==== TEXT EXCERPT ====
It’s no secret Jeff Bezos has been looking to crack health care. But no one expected him to pull in Warren Buffett and Jamie Dimon, too.
News on Tuesday that Bezos’s Amazon.com Inc., Buffett’s Berkshire Hathaway Inc. and JPMorgan Chase & Co., led by Dimon, plan to join forces to change how health care is provided to their combined 1 million U.S. employees sent shock waves through the health-care industry.
The plan, while in early stages and focused solely on the three giants’ staff for now, seems almost certain to set its sights on disrupting the broader industry. It’s the first big move by Amazon in the sector after months of speculation that the internet behemoth might make an entry. The Amazon-Berkshire-JPMorgan collaboration will likely pressure profits for middlemen in the health-care supply chain.
Details were scant in a short joint statement on Tuesday. The three companies said they plan to set up a new independent company “that is free from profit-making incentives and constraints.”
It was enough to sink health-care stocks. Shares of Indianapolis-based health insurance giant Anthem Inc. had slipped by 5.6 percent by noon. Express Scripts Holding Co. and CVS Health Corp., which manage pharmacy benefits, slumped 9.7 percent and 5.7 percent, respectively, earlier in the morning.
==== DATASET EXTRACT ====
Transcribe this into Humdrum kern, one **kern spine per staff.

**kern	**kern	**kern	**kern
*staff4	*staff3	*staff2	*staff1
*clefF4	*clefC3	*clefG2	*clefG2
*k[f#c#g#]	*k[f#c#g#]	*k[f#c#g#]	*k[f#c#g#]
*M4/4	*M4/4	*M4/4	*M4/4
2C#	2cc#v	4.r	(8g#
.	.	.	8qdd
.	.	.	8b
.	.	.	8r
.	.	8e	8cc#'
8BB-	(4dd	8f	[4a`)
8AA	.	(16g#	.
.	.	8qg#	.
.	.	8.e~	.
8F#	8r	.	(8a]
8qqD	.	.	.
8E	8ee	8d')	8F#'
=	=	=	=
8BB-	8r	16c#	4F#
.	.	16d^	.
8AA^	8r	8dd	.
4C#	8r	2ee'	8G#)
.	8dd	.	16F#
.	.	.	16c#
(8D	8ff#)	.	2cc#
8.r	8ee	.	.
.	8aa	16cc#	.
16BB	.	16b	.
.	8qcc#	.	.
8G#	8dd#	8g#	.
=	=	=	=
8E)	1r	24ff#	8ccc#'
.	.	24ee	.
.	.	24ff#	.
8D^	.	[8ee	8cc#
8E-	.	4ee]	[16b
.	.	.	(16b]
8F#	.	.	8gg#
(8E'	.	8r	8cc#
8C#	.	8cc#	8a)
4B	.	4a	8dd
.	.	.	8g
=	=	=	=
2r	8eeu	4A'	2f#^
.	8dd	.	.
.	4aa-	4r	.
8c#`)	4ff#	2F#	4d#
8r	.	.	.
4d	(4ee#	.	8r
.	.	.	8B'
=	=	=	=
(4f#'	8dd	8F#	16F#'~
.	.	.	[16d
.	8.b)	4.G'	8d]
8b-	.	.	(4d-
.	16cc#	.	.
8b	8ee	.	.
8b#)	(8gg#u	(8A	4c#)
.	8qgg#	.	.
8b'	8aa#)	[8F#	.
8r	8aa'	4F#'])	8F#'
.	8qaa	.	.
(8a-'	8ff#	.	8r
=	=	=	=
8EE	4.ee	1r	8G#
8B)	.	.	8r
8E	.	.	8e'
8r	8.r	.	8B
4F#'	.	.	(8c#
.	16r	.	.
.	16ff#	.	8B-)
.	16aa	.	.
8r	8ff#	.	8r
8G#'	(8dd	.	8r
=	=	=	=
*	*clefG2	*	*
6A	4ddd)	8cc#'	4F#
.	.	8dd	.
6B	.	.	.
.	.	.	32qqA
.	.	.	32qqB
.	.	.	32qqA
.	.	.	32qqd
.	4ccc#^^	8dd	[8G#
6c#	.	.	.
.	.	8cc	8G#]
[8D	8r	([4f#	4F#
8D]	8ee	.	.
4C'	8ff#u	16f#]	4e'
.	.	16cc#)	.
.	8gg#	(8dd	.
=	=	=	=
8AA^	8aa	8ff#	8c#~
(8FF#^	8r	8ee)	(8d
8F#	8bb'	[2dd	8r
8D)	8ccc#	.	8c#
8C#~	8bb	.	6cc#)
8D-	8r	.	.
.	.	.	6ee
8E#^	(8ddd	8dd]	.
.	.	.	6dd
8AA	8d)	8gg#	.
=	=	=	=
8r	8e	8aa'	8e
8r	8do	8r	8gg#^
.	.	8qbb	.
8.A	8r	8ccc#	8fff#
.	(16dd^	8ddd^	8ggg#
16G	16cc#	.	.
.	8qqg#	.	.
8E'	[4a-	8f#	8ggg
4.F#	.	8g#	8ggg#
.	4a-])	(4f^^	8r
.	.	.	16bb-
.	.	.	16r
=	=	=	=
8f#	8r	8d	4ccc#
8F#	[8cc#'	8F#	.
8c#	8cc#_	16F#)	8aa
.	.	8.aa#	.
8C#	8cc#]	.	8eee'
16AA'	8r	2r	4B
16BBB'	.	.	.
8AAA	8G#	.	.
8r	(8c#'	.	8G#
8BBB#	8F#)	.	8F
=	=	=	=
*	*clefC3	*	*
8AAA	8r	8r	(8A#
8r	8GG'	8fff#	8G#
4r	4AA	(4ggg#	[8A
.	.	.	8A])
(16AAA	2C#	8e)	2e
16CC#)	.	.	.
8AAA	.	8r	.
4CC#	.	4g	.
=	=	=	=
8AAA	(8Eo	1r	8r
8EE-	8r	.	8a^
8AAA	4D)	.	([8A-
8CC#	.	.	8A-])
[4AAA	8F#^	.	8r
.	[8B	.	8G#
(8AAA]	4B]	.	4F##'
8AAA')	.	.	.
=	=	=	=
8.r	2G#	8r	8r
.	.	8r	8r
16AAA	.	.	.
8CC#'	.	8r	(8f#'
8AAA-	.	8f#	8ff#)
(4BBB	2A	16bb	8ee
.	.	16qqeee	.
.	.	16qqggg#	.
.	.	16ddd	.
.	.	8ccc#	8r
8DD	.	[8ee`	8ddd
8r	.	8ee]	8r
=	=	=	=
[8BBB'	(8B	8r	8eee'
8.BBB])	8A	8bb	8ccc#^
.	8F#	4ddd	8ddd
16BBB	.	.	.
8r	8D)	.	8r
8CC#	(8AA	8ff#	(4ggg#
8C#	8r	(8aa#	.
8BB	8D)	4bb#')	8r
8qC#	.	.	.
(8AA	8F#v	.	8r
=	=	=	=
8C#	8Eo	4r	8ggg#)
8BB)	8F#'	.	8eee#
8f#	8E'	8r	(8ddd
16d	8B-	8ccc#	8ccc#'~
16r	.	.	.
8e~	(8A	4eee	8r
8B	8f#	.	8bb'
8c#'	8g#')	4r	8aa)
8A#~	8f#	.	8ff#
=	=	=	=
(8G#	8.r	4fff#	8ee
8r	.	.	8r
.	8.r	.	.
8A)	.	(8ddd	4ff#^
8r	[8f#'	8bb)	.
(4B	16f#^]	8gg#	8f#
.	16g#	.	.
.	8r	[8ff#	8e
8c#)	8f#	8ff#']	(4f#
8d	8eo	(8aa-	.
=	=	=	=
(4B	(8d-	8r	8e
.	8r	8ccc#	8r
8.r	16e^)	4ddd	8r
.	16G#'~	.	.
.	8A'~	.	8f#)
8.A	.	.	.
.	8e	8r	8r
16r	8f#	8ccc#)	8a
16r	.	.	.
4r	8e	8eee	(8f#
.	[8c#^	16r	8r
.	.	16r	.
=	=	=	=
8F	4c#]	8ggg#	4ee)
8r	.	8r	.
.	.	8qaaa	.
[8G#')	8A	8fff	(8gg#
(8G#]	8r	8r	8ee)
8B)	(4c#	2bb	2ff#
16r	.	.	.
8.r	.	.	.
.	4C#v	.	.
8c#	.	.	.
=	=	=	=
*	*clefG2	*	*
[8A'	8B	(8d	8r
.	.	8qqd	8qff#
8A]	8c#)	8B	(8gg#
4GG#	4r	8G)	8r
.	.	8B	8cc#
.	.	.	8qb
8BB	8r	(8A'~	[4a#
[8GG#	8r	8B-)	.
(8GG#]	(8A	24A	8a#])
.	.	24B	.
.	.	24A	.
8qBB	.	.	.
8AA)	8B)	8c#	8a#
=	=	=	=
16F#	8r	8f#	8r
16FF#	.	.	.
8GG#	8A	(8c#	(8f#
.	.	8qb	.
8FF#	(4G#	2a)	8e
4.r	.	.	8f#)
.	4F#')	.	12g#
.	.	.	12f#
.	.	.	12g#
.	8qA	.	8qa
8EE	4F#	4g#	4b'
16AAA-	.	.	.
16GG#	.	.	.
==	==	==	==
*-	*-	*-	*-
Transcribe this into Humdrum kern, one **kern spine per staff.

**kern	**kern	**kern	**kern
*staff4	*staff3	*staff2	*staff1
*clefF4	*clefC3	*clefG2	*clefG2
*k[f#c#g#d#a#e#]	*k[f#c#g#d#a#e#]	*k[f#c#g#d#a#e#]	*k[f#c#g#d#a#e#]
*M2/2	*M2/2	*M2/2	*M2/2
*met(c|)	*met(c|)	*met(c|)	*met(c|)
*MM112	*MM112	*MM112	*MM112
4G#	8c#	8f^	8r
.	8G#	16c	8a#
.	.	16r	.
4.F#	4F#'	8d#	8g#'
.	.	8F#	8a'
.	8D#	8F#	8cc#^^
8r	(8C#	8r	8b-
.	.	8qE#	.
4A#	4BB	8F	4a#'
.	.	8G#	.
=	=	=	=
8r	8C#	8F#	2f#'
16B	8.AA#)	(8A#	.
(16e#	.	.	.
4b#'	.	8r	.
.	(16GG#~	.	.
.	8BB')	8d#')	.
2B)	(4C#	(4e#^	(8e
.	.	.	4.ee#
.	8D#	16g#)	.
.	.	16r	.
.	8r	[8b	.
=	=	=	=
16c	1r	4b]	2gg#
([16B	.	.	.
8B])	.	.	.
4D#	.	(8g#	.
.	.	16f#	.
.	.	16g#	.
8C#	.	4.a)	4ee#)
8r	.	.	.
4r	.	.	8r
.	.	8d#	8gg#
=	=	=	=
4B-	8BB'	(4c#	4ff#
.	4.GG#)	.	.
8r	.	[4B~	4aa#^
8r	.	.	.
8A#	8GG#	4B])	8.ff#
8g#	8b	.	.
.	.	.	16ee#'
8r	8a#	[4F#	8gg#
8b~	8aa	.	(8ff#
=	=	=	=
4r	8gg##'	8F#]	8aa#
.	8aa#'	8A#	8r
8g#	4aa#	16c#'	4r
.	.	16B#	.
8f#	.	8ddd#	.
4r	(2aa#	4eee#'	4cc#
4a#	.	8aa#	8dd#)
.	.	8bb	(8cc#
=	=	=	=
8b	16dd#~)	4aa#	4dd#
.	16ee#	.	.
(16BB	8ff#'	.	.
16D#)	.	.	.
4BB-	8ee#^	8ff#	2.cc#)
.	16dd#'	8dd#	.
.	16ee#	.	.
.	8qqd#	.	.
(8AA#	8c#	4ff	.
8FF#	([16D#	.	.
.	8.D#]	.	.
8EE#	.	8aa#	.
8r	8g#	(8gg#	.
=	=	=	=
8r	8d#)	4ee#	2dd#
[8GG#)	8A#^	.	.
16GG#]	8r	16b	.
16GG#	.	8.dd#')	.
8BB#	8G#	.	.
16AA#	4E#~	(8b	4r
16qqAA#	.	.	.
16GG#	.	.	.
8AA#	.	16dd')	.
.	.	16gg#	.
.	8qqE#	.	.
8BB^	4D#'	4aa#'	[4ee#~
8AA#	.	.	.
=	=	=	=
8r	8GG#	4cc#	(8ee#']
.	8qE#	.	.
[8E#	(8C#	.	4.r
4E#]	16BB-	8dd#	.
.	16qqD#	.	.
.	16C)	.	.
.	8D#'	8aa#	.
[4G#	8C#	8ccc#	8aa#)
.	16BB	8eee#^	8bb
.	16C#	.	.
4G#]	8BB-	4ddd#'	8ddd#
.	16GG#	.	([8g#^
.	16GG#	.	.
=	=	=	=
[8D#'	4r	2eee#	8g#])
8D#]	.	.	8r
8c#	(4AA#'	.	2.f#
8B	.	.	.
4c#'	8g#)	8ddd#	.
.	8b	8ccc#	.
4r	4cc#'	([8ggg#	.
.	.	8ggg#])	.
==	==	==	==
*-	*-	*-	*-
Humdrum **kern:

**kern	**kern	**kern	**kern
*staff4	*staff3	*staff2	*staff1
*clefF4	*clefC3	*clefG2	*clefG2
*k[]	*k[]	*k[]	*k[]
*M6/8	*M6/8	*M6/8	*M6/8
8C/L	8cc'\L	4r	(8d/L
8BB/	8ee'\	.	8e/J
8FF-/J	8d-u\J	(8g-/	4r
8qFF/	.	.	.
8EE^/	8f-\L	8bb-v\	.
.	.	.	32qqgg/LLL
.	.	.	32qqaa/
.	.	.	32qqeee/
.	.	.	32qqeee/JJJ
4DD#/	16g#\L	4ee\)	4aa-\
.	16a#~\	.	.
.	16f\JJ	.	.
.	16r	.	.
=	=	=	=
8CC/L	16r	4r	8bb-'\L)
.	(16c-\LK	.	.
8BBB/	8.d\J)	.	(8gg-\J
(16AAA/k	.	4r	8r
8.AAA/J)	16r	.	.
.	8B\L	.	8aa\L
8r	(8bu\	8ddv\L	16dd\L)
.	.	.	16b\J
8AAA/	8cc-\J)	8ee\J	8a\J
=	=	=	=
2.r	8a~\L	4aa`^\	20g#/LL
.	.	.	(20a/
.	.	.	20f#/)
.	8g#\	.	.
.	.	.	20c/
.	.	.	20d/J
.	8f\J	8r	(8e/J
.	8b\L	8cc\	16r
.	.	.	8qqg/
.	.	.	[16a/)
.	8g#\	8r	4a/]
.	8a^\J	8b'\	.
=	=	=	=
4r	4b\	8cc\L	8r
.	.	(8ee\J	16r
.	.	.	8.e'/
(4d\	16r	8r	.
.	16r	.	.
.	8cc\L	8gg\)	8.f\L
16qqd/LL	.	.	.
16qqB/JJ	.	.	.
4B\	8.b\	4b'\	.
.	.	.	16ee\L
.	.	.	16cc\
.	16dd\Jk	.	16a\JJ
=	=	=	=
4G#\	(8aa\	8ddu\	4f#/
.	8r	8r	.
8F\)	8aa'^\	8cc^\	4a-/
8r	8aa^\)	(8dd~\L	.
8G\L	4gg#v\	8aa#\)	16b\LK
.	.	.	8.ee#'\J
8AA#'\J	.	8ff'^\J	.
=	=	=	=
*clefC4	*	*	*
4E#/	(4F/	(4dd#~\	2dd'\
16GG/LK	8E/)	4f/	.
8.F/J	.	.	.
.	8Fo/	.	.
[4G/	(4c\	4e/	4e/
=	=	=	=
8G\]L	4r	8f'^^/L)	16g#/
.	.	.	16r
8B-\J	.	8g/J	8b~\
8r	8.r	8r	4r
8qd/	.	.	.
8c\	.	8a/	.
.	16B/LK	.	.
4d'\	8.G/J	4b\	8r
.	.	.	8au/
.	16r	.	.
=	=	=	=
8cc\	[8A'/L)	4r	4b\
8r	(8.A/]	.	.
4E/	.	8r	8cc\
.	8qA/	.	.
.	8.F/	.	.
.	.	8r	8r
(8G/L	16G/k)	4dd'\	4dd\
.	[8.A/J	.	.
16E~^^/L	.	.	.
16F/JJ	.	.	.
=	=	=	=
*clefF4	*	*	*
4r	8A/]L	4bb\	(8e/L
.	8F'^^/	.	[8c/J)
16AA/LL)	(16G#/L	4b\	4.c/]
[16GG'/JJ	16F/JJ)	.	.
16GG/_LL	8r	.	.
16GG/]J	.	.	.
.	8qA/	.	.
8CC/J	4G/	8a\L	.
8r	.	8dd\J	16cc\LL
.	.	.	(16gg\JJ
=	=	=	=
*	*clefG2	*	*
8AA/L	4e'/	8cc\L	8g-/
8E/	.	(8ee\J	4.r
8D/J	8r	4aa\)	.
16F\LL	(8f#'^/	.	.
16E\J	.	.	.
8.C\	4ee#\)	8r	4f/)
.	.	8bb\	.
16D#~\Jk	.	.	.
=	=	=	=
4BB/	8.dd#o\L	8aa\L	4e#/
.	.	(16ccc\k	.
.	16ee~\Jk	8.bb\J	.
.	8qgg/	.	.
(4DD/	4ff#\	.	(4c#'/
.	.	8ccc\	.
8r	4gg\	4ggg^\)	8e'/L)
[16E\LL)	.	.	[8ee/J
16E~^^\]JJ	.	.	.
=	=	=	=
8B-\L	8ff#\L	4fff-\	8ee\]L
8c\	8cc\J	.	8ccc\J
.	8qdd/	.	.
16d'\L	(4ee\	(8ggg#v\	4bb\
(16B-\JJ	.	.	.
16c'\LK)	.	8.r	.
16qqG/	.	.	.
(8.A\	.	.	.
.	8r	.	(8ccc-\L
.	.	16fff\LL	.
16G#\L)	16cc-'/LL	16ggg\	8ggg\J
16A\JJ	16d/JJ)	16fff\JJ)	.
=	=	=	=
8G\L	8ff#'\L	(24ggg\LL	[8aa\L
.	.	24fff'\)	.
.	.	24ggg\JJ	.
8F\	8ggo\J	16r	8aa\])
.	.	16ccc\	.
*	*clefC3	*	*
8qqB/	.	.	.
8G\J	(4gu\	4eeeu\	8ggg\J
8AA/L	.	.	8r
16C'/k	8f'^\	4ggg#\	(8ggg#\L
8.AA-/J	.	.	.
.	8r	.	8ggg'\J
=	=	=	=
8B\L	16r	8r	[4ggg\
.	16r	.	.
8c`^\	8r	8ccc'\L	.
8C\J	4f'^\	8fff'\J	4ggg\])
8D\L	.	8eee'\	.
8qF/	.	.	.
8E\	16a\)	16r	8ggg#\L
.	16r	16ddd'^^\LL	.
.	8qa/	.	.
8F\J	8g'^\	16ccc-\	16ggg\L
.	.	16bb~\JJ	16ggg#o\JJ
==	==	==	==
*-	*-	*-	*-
====
• **WORK REQUEST 1**:
In the health-care article, how many U.S. employees do the three companies have combined?
• **WORK REQUEST 2**:
Reproduce the health-care article word for word, starting at "The plan, while" and ending at "health-care supply chain.".
The records were taken from a different source than the article.

• **TASK RESPONSE 1**:
1 million

• **TASK RESPONSE 2**:
The plan, while in early stages and focused solely on the three giants’ staff for now, seems almost certain to set its sights on disrupting the broader industry. It’s the first big move by Amazon in the sector after months of speculation that the internet behemoth might make an entry. The Amazon-Berkshire-JPMorgan collaboration will likely pressure profits for middlemen in the health-care supply chain.